▸ **The task**
Can you give all the lines below as a Markdown table with a Row column for the row number and a Text column for the line? Leave out blank lines and the pictures.

▸ **Entries provided**

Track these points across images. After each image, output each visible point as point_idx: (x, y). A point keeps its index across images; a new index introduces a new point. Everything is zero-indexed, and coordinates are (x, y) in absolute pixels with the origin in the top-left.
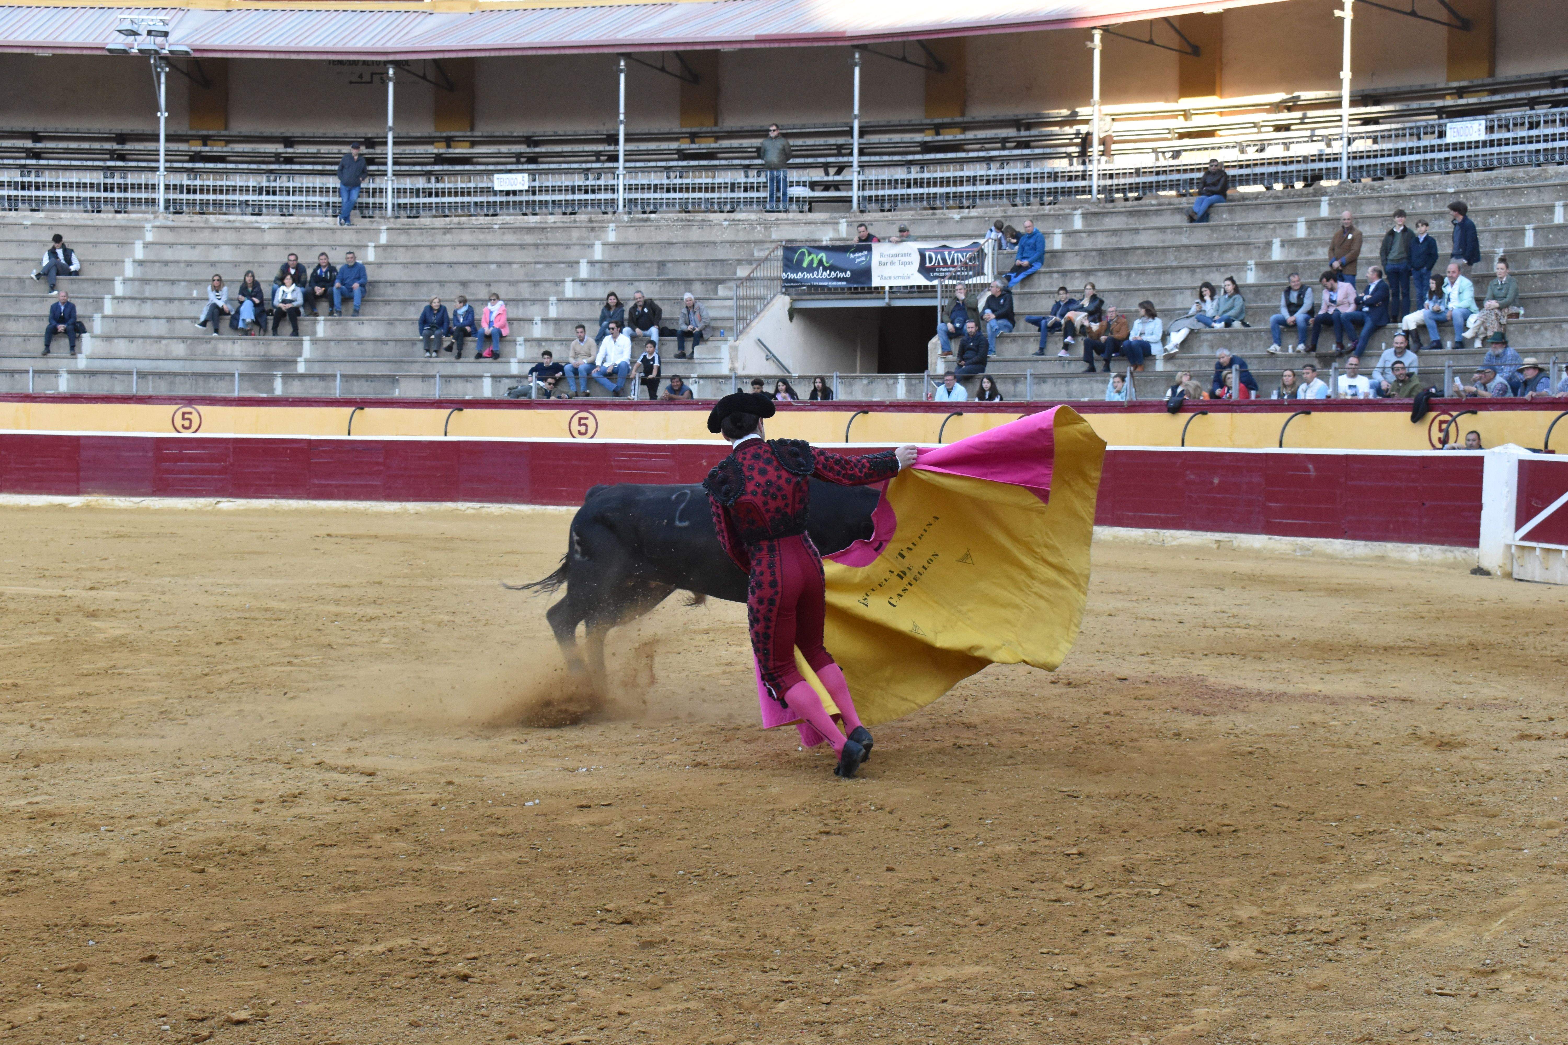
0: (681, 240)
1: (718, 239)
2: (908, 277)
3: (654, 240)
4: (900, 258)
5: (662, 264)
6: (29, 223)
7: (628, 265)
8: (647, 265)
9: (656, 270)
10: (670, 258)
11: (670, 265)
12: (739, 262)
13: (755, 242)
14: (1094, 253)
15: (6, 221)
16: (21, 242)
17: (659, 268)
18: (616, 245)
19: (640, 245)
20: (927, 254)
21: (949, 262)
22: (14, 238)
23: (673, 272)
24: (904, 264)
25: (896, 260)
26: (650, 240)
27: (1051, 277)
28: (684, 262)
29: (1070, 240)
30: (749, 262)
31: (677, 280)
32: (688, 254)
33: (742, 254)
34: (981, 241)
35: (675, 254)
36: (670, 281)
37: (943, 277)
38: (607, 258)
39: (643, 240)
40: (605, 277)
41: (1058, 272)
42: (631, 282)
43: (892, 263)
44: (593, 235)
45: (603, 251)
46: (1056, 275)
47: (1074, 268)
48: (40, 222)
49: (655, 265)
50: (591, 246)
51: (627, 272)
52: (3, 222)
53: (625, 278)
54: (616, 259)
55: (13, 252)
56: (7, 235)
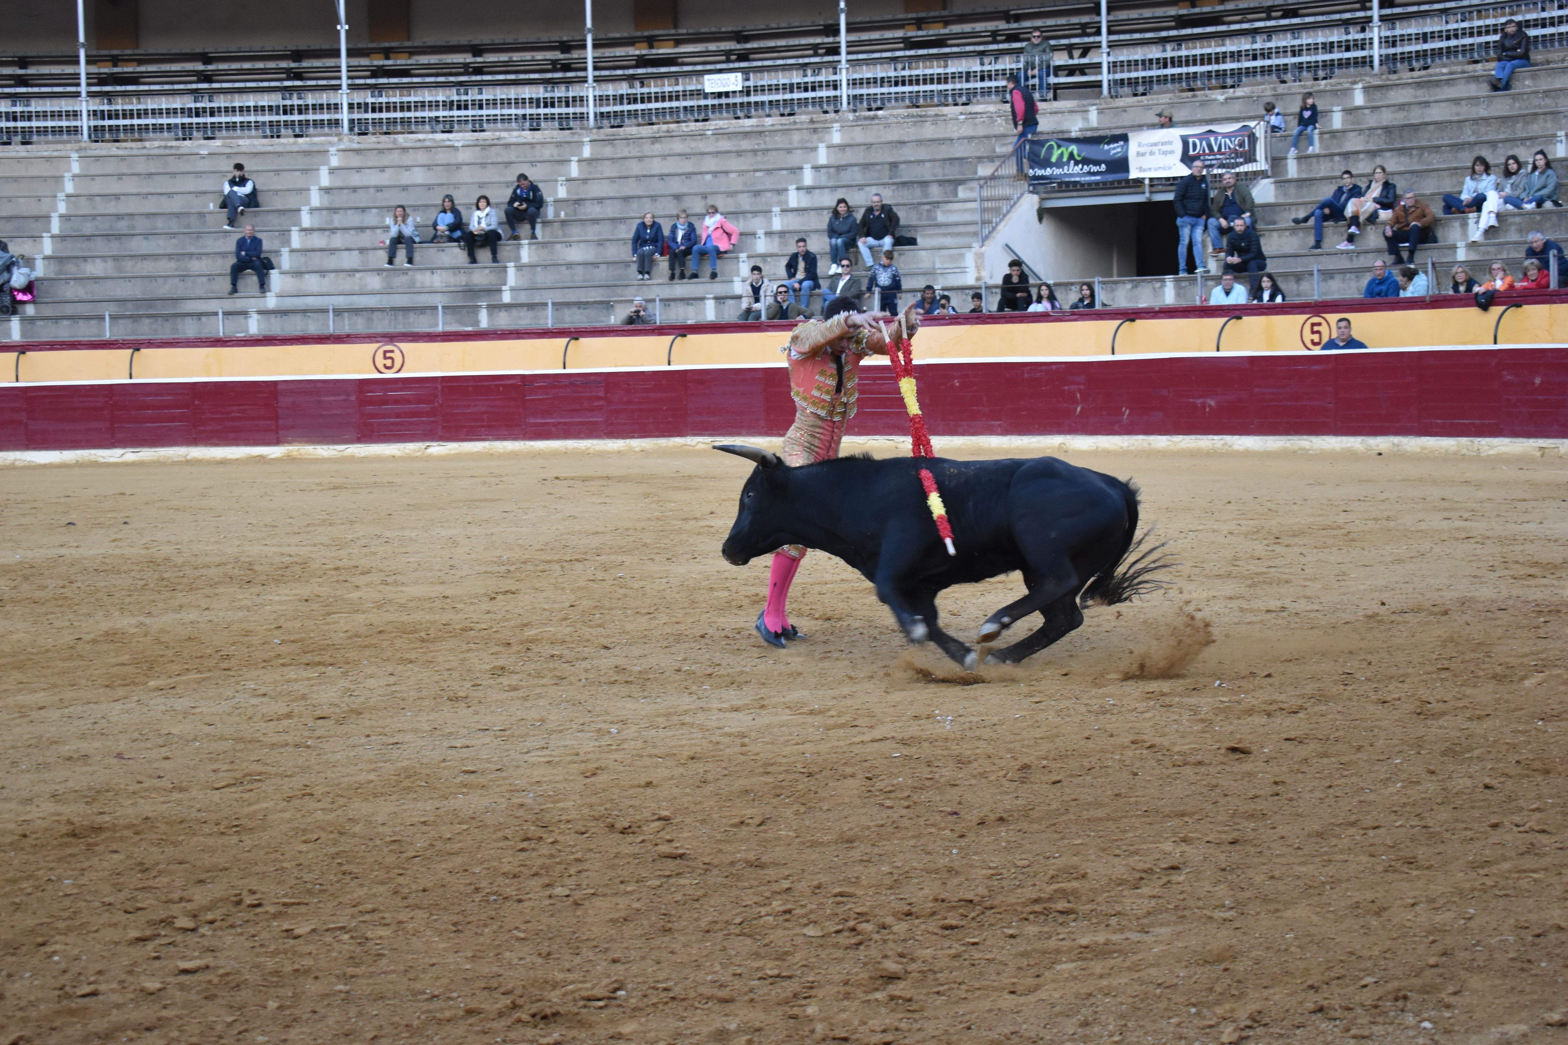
0: (914, 138)
1: (955, 135)
2: (1170, 168)
3: (883, 140)
4: (1160, 147)
5: (894, 165)
6: (206, 152)
7: (855, 169)
8: (879, 167)
9: (887, 173)
10: (902, 159)
11: (902, 166)
12: (980, 159)
13: (995, 136)
14: (1379, 132)
15: (182, 151)
16: (198, 174)
17: (891, 170)
18: (842, 147)
19: (869, 146)
20: (1191, 141)
21: (1216, 149)
22: (191, 170)
23: (907, 174)
24: (1165, 153)
25: (1155, 149)
26: (879, 140)
27: (1332, 161)
28: (919, 162)
29: (1351, 118)
30: (991, 159)
31: (912, 183)
32: (922, 153)
33: (982, 151)
34: (1252, 124)
35: (908, 153)
36: (904, 184)
37: (1211, 166)
38: (833, 162)
39: (872, 140)
40: (831, 184)
41: (1339, 154)
42: (861, 187)
43: (1152, 153)
44: (815, 137)
45: (828, 155)
46: (1337, 158)
47: (1358, 149)
48: (217, 151)
49: (887, 167)
50: (815, 149)
51: (855, 176)
52: (178, 152)
53: (855, 183)
54: (843, 163)
55: (191, 184)
56: (183, 166)
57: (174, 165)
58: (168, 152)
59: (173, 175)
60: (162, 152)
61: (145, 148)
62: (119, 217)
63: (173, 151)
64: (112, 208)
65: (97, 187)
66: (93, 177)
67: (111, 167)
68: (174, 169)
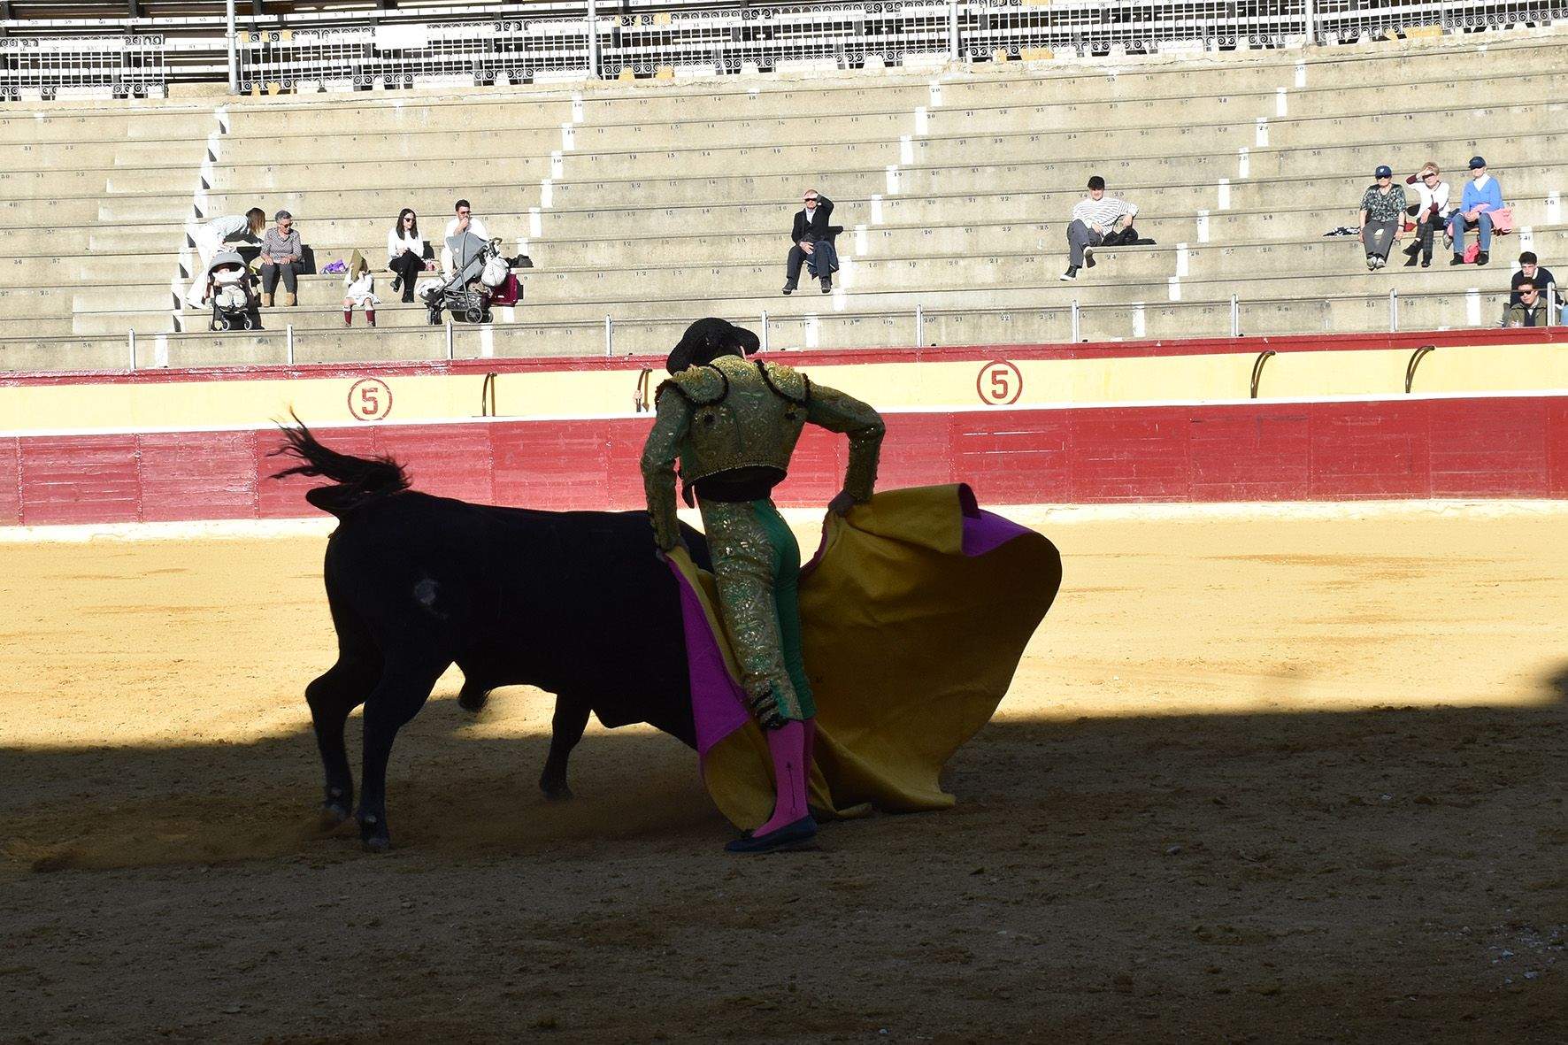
6: (759, 91)
15: (724, 89)
16: (745, 121)
22: (737, 115)
48: (774, 87)
52: (718, 91)
55: (735, 136)
56: (726, 109)
57: (712, 109)
58: (704, 90)
59: (710, 123)
60: (696, 90)
61: (674, 85)
62: (634, 183)
63: (712, 90)
64: (625, 170)
65: (606, 141)
66: (601, 128)
67: (627, 113)
68: (713, 115)
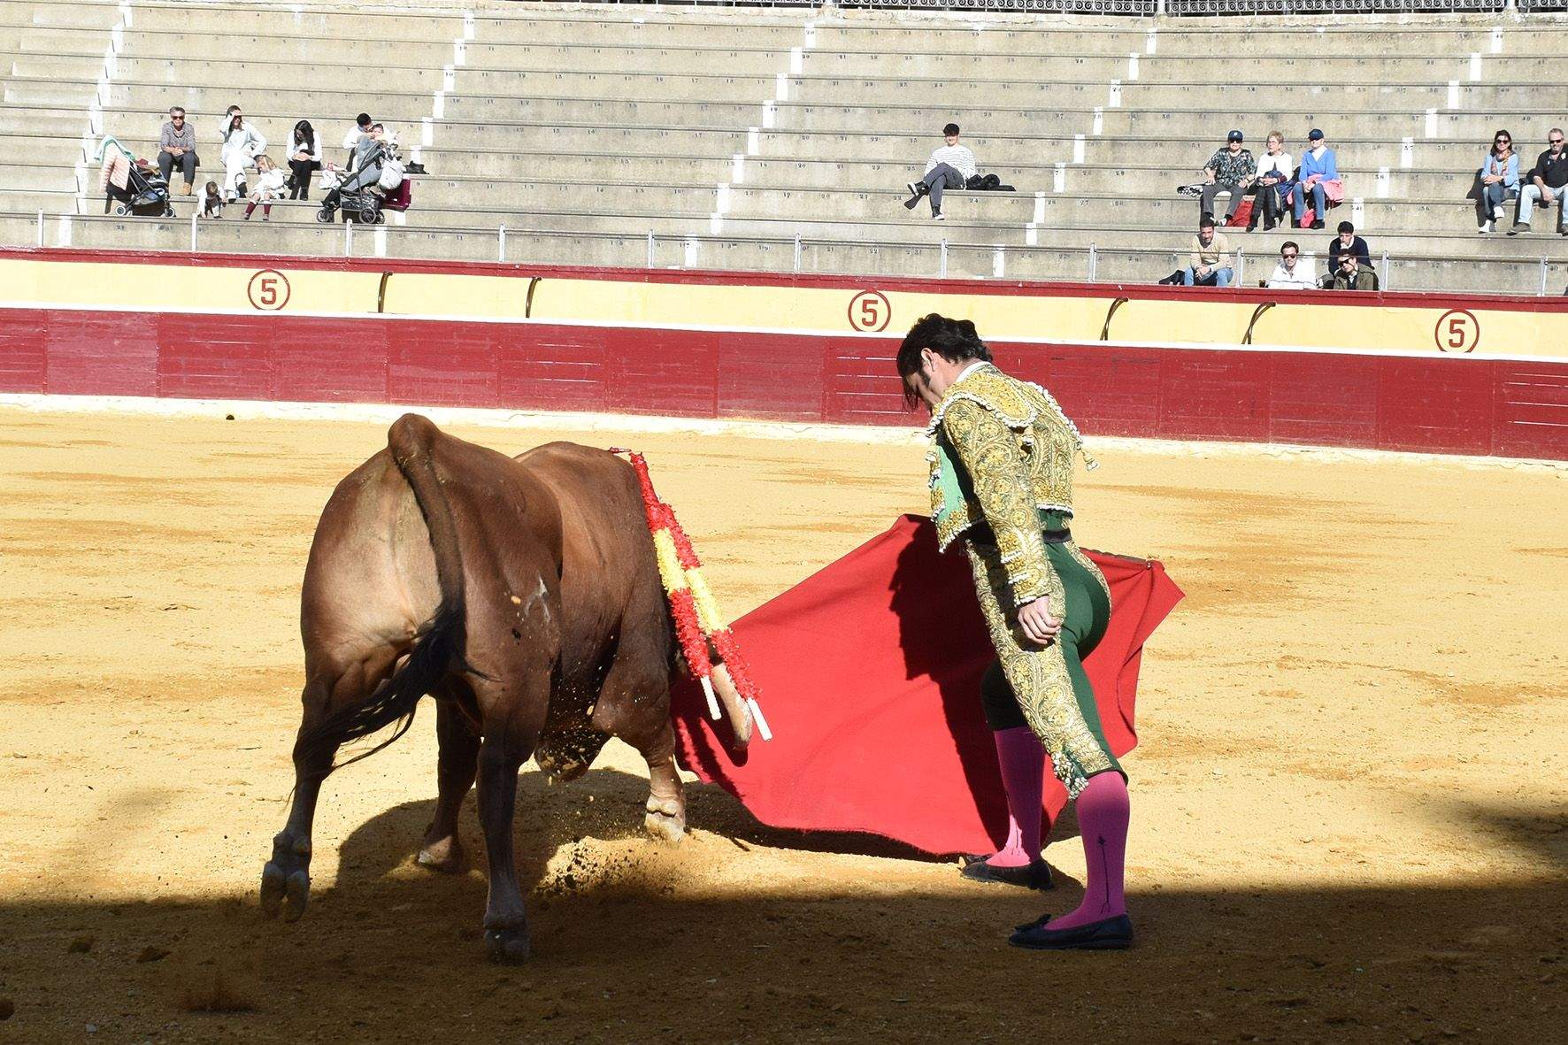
3: (1561, 52)
6: (643, 21)
7: (1523, 89)
8: (1554, 90)
9: (1564, 98)
15: (610, 17)
16: (629, 49)
18: (1504, 59)
19: (1541, 60)
22: (621, 43)
26: (1554, 53)
38: (1488, 79)
39: (1545, 53)
40: (1486, 109)
42: (1527, 116)
44: (1467, 43)
45: (1484, 68)
48: (656, 19)
49: (1564, 90)
50: (1465, 60)
51: (1523, 100)
52: (604, 19)
53: (1518, 110)
54: (1503, 81)
55: (620, 62)
56: (610, 37)
57: (598, 36)
58: (591, 17)
59: (596, 48)
60: (583, 16)
61: (562, 10)
62: (523, 101)
63: (598, 17)
64: (514, 88)
65: (496, 59)
66: (491, 46)
67: (516, 33)
68: (598, 41)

▸ **Solved problem**
| Row | Text |
|---|---|
| 1 | Track these points across images. After each image, output each visible point as point_idx: (x, y). A point keeps its index across images; a new index introduces a new point. Everything is zero-indexed, and coordinates are (x, y) in absolute pixels with the origin in the top-left. |
| 2 | 0: (681, 240) |
| 3 | 1: (718, 239) |
| 4 | 2: (908, 277) |
| 5 | 3: (654, 240) |
| 6 | 4: (900, 258) |
| 7 | 5: (662, 264) |
| 8 | 6: (29, 223) |
| 9 | 7: (628, 265) |
| 10 | 8: (647, 265) |
| 11 | 9: (656, 270) |
| 12 | 10: (670, 258) |
| 13 | 11: (670, 265) |
| 14 | 12: (739, 262) |
| 15 | 13: (755, 242) |
| 16 | 14: (1094, 253) |
| 17 | 15: (6, 221) |
| 18 | 16: (21, 242) |
| 19 | 17: (659, 268) |
| 20 | 18: (616, 245) |
| 21 | 19: (640, 245) |
| 22 | 20: (927, 254) |
| 23 | 21: (949, 262) |
| 24 | 22: (14, 238) |
| 25 | 23: (673, 272) |
| 26 | 24: (904, 264) |
| 27 | 25: (896, 260) |
| 28 | 26: (650, 240) |
| 29 | 27: (1051, 277) |
| 30 | 28: (684, 262) |
| 31 | 29: (1070, 240) |
| 32 | 30: (749, 262) |
| 33 | 31: (677, 280) |
| 34 | 32: (688, 254) |
| 35 | 33: (742, 254) |
| 36 | 34: (981, 241) |
| 37 | 35: (675, 254) |
| 38 | 36: (670, 281) |
| 39 | 37: (943, 277) |
| 40 | 38: (607, 258) |
| 41 | 39: (643, 240) |
| 42 | 40: (605, 277) |
| 43 | 41: (1058, 272) |
| 44 | 42: (631, 282) |
| 45 | 43: (892, 263) |
| 46 | 44: (593, 235) |
| 47 | 45: (603, 251) |
| 48 | 46: (1056, 275) |
| 49 | 47: (1074, 268) |
| 50 | 48: (40, 222) |
| 51 | 49: (655, 265) |
| 52 | 50: (591, 246) |
| 53 | 51: (627, 272) |
| 54 | 52: (3, 222) |
| 55 | 53: (625, 278) |
| 56 | 54: (616, 259) |
| 57 | 55: (13, 252) |
| 58 | 56: (7, 235) |
| 59 | 0: (914, 138) |
| 60 | 1: (955, 135) |
| 61 | 2: (1170, 168) |
| 62 | 3: (883, 140) |
| 63 | 4: (1160, 147) |
| 64 | 5: (894, 165) |
| 65 | 6: (206, 152) |
| 66 | 7: (855, 169) |
| 67 | 8: (879, 167) |
| 68 | 9: (887, 173) |
| 69 | 10: (902, 159) |
| 70 | 11: (902, 166) |
| 71 | 12: (980, 159) |
| 72 | 13: (995, 136) |
| 73 | 14: (1379, 132) |
| 74 | 15: (182, 151) |
| 75 | 16: (198, 174) |
| 76 | 17: (891, 170) |
| 77 | 18: (842, 147) |
| 78 | 19: (869, 146) |
| 79 | 20: (1191, 141) |
| 80 | 21: (1216, 149) |
| 81 | 22: (191, 170) |
| 82 | 23: (907, 174) |
| 83 | 24: (1165, 153) |
| 84 | 25: (1155, 149) |
| 85 | 26: (879, 140) |
| 86 | 27: (1332, 161) |
| 87 | 28: (919, 162) |
| 88 | 29: (1351, 118) |
| 89 | 30: (991, 159) |
| 90 | 31: (912, 183) |
| 91 | 32: (922, 153) |
| 92 | 33: (982, 151) |
| 93 | 34: (1252, 124) |
| 94 | 35: (908, 153) |
| 95 | 36: (904, 184) |
| 96 | 37: (1211, 166) |
| 97 | 38: (833, 162) |
| 98 | 39: (872, 140) |
| 99 | 40: (831, 184) |
| 100 | 41: (1339, 154) |
| 101 | 42: (861, 187) |
| 102 | 43: (1152, 153) |
| 103 | 44: (815, 137) |
| 104 | 45: (828, 155) |
| 105 | 46: (1337, 158) |
| 106 | 47: (1358, 149) |
| 107 | 48: (217, 151) |
| 108 | 49: (887, 167) |
| 109 | 50: (815, 149) |
| 110 | 51: (855, 176) |
| 111 | 52: (178, 152) |
| 112 | 53: (855, 183) |
| 113 | 54: (843, 163) |
| 114 | 55: (191, 184) |
| 115 | 56: (183, 166) |
| 116 | 57: (174, 165) |
| 117 | 58: (168, 152) |
| 118 | 59: (173, 175) |
| 119 | 60: (162, 152) |
| 120 | 61: (145, 148) |
| 121 | 62: (119, 217) |
| 122 | 63: (173, 151) |
| 123 | 64: (112, 208) |
| 124 | 65: (97, 187) |
| 125 | 66: (93, 177) |
| 126 | 67: (111, 167) |
| 127 | 68: (174, 169) |
| 128 | 6: (759, 91) |
| 129 | 15: (724, 89) |
| 130 | 16: (745, 121) |
| 131 | 22: (737, 115) |
| 132 | 48: (774, 87) |
| 133 | 52: (718, 91) |
| 134 | 55: (735, 136) |
| 135 | 56: (726, 109) |
| 136 | 57: (712, 109) |
| 137 | 58: (704, 90) |
| 138 | 59: (710, 123) |
| 139 | 60: (696, 90) |
| 140 | 61: (674, 85) |
| 141 | 62: (634, 183) |
| 142 | 63: (712, 90) |
| 143 | 64: (625, 170) |
| 144 | 65: (606, 141) |
| 145 | 66: (601, 128) |
| 146 | 67: (627, 113) |
| 147 | 68: (713, 115) |
| 148 | 3: (1561, 52) |
| 149 | 6: (643, 21) |
| 150 | 7: (1523, 89) |
| 151 | 8: (1554, 90) |
| 152 | 9: (1564, 98) |
| 153 | 15: (610, 17) |
| 154 | 16: (629, 49) |
| 155 | 18: (1504, 59) |
| 156 | 19: (1541, 60) |
| 157 | 22: (621, 43) |
| 158 | 26: (1554, 53) |
| 159 | 38: (1488, 79) |
| 160 | 39: (1545, 53) |
| 161 | 40: (1486, 109) |
| 162 | 42: (1527, 116) |
| 163 | 44: (1467, 43) |
| 164 | 45: (1484, 68) |
| 165 | 48: (656, 19) |
| 166 | 49: (1564, 90) |
| 167 | 50: (1465, 60) |
| 168 | 51: (1523, 100) |
| 169 | 52: (604, 19) |
| 170 | 53: (1518, 110) |
| 171 | 54: (1503, 81) |
| 172 | 55: (620, 62) |
| 173 | 56: (610, 37) |
| 174 | 57: (598, 36) |
| 175 | 58: (591, 17) |
| 176 | 59: (596, 48) |
| 177 | 60: (583, 16) |
| 178 | 61: (562, 10) |
| 179 | 62: (523, 101) |
| 180 | 63: (598, 17) |
| 181 | 64: (514, 88) |
| 182 | 65: (496, 59) |
| 183 | 66: (491, 46) |
| 184 | 67: (516, 33) |
| 185 | 68: (598, 41) |